What This Chapter Is About
The chapter opens with warnings about the destructive power of evil passion and bad speech, then transitions to an extended treatise on friendship. Ben Sira distinguishes fair-weather friends from faithful ones, declaring that a loyal friend is a treasure beyond price. The chapter closes with a sustained appeal to pursue wisdom: submit to her yoke and her bonds, seek her like a hunter, and she will become your rest and joy.
What Makes This Chapter Remarkable
The friendship passage (vv. 5-17) is the most developed treatment of friendship in the Hebrew Bible or deuterocanonical literature, predating Cicero's De Amicitia by a generation.
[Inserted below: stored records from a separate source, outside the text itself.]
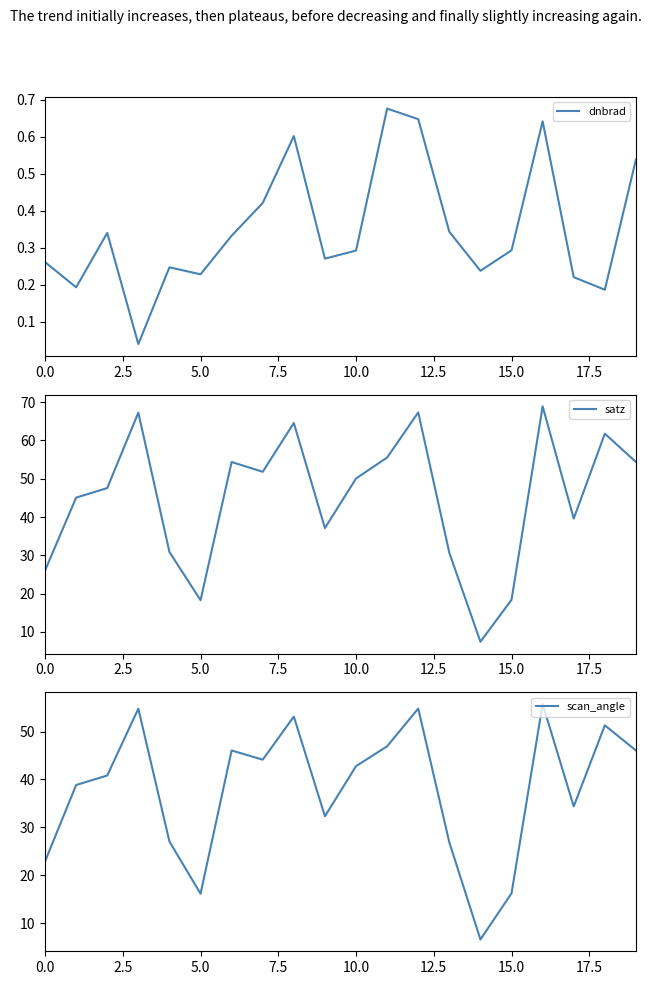

True or false: satz and scan_angle intersect in this chart.

False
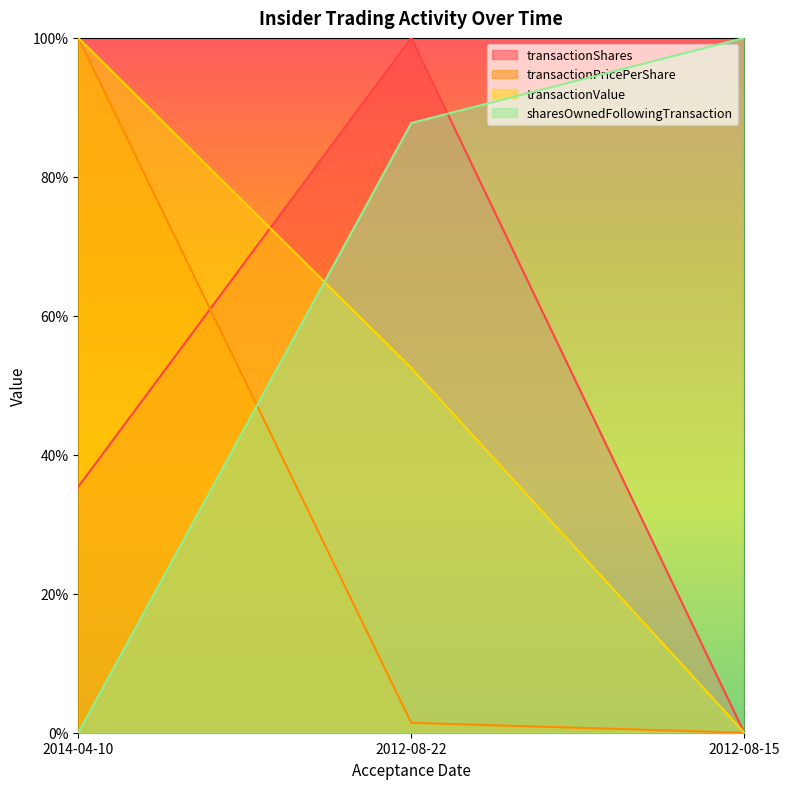

Which category has the lowest value in the transactionValue series?

2012-08-15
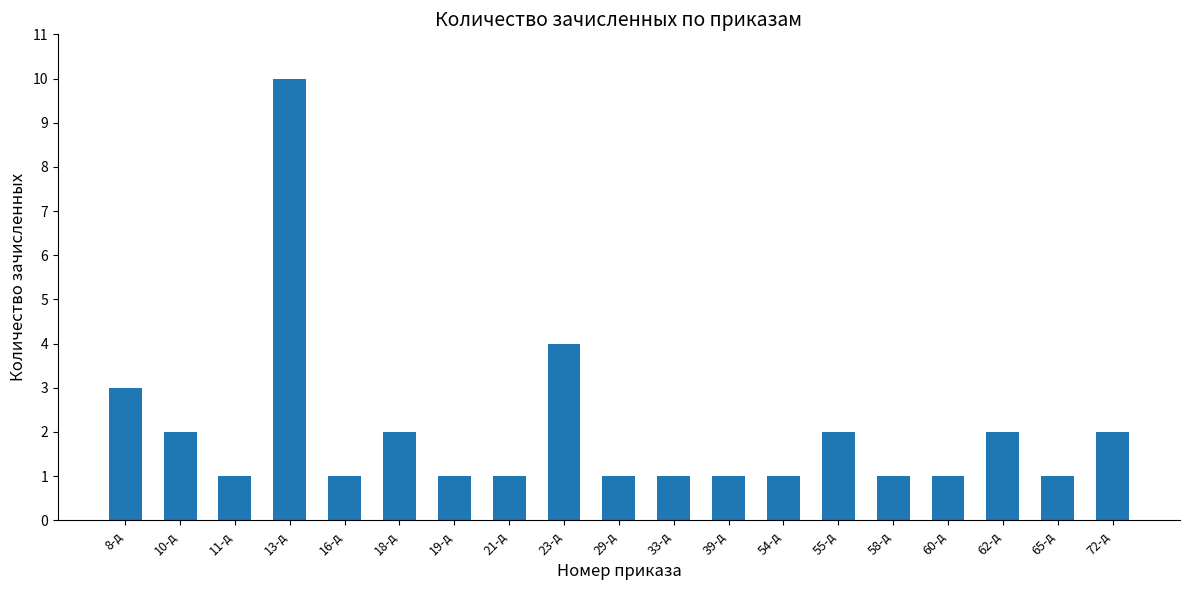

What is the greatest value displayed?

10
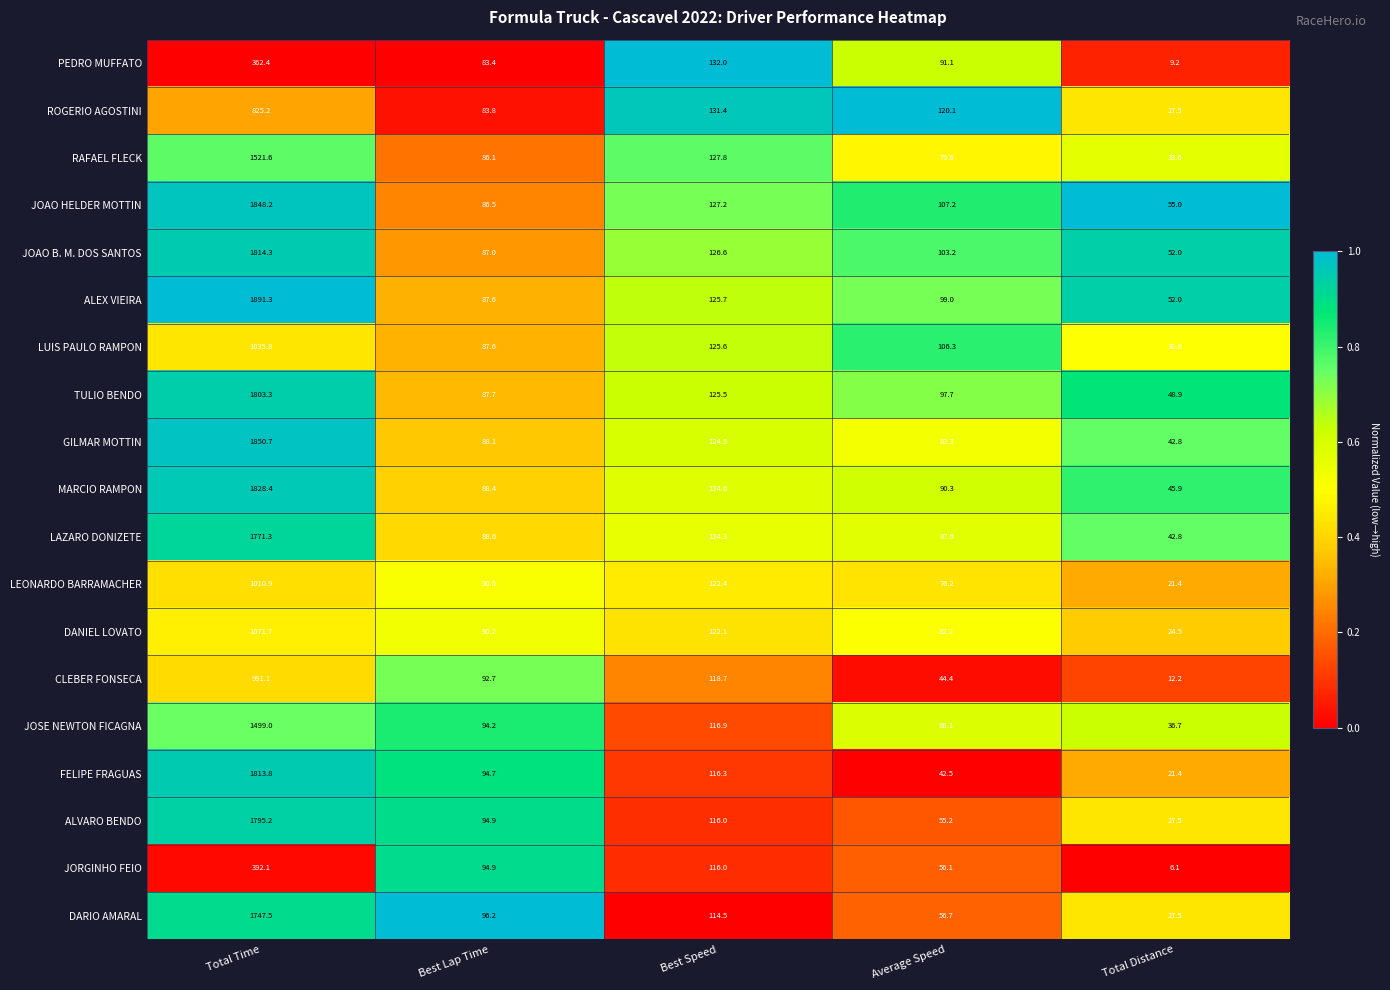

Which series changed the most between Best Speed and Total Distance?

PEDRO MUFFATO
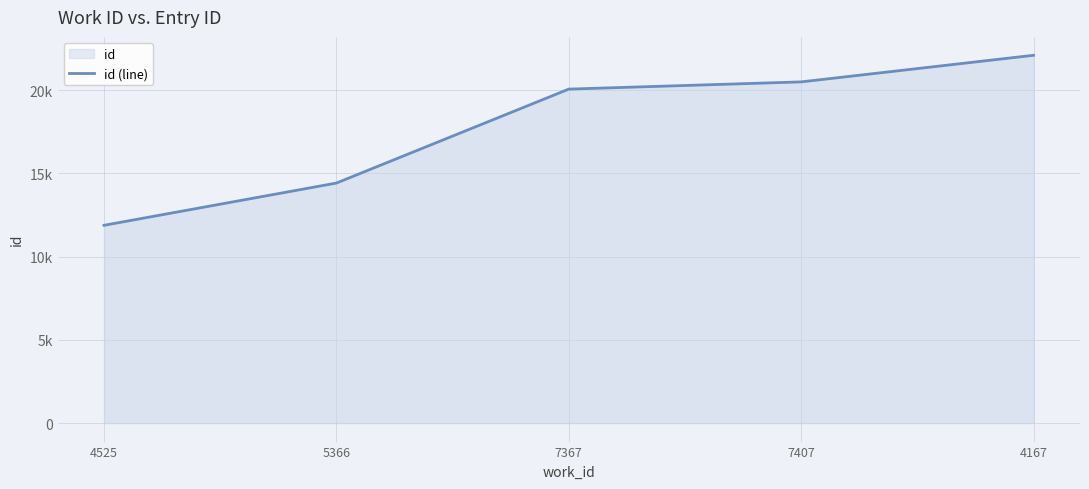

The value at 7367 is 10794. True or false?

False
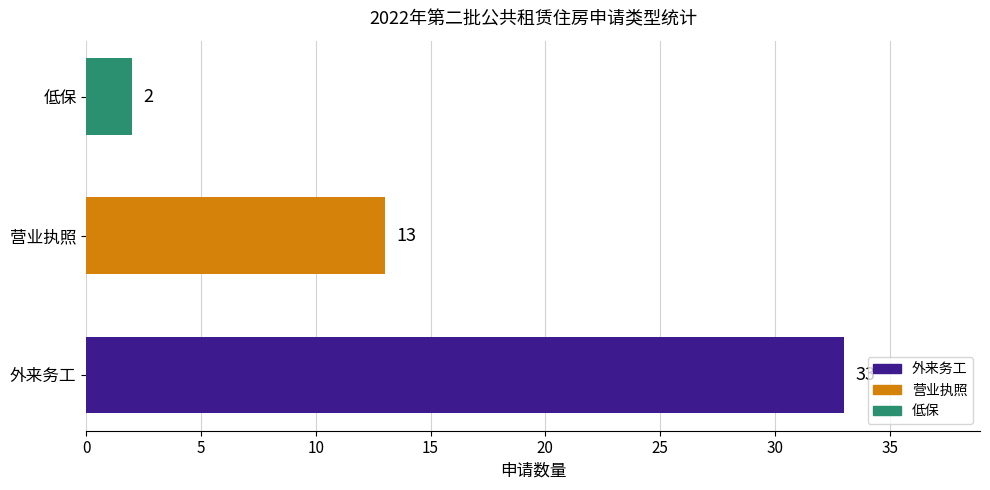

What is the change in value from 营业执照 to 低保?

-11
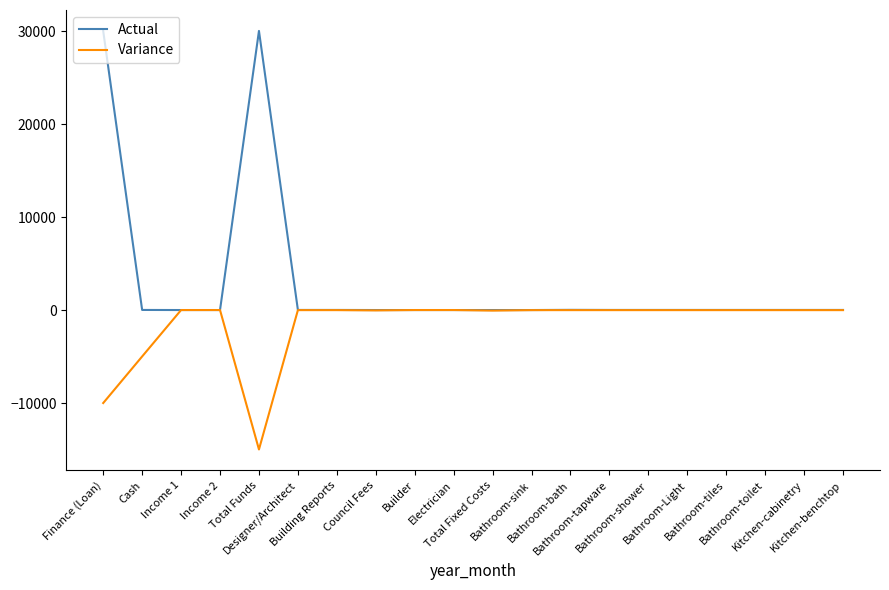

List the series in order of their overall mean, highest first.

Actual, Variance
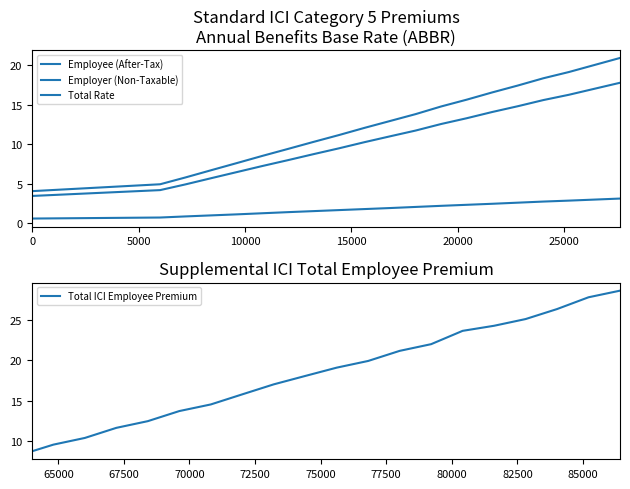

What is the minimum value for Total ICI Employee Premium?

8.7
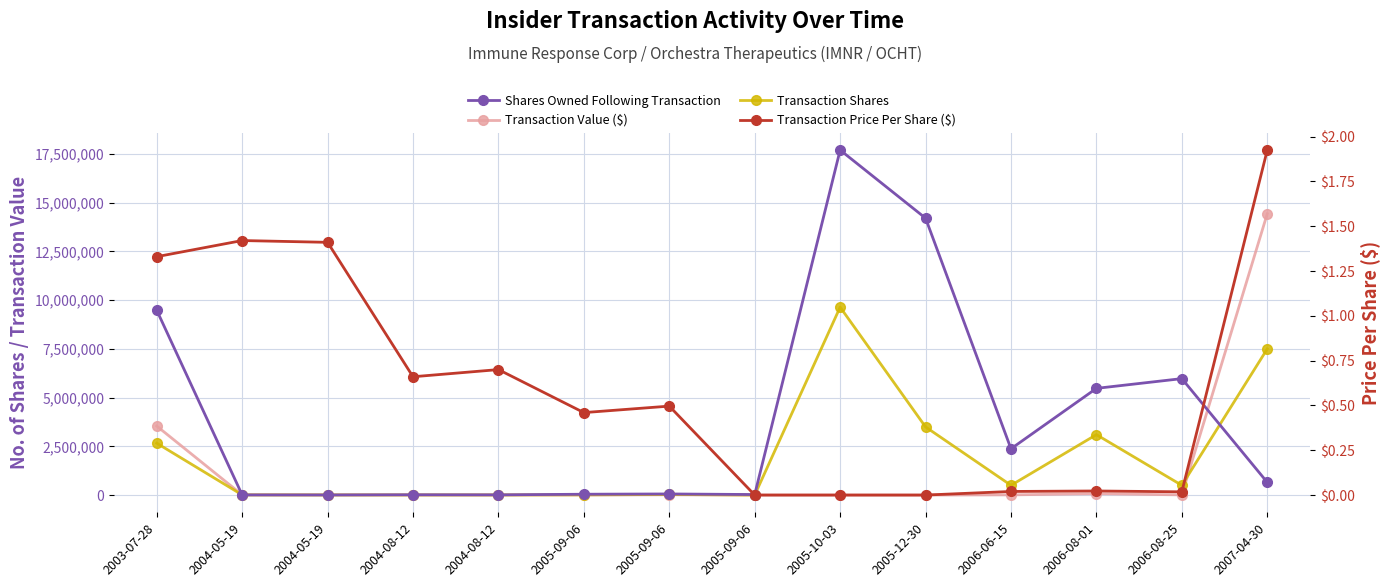

At which category is the sum across all series the highest?

2005-10-03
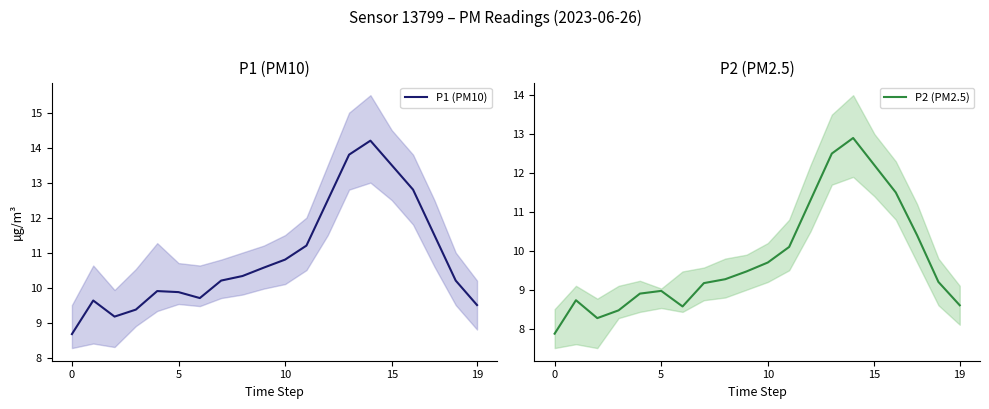

True or false: P2 (PM2.5) and P1 (PM10) intersect in this chart.

False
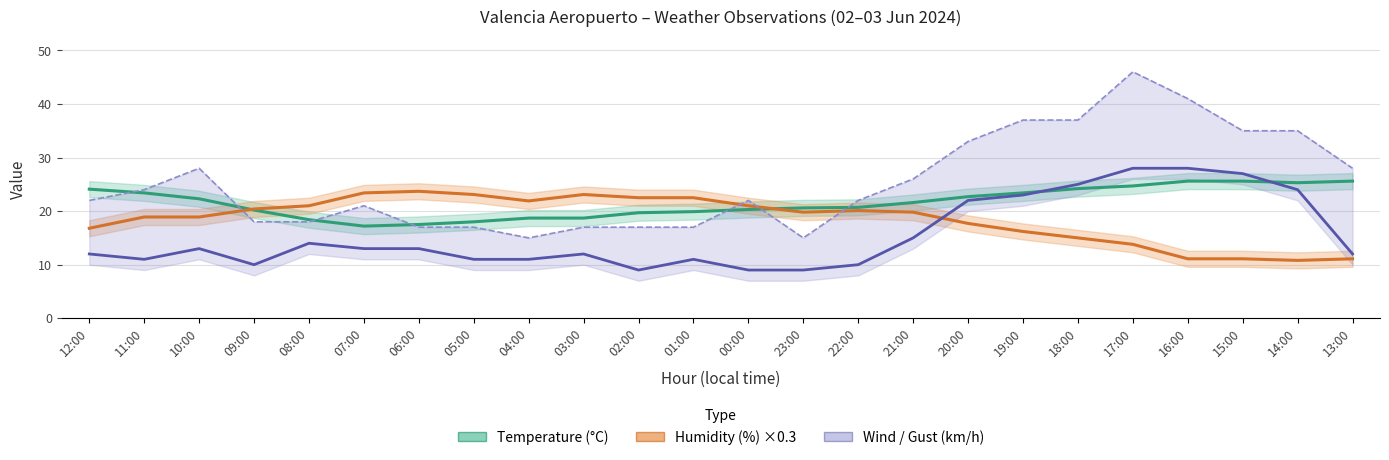

Is the value of Gust (km/h) at 01:00 greater than the value of Wind Speed (km/h) at 09:00?

Yes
The closing image of wisdom's yoke (v. 25) is echoed by Jesus in Matthew 11:29-30, suggesting direct literary influence.
Translation Friction
The pragmatic advice to test friends before trusting them (vv. 7-12) has a calculating quality that sits in tension with the generous spirit commended in chapter 4. Ben Sira's realism about human nature leads him to counsel caution alongside love.
Connections
Proverbs 17:17 (a friend loves at all times); Proverbs 18:24 (a friend who sticks closer than a brother); Matthew 11:28-30 (take my yoke upon you); Cicero, De Amicitia (parallel Hellenistic friendship ethics); 1 Samuel 18-20 (David and Jonathan as paradigmatic friends).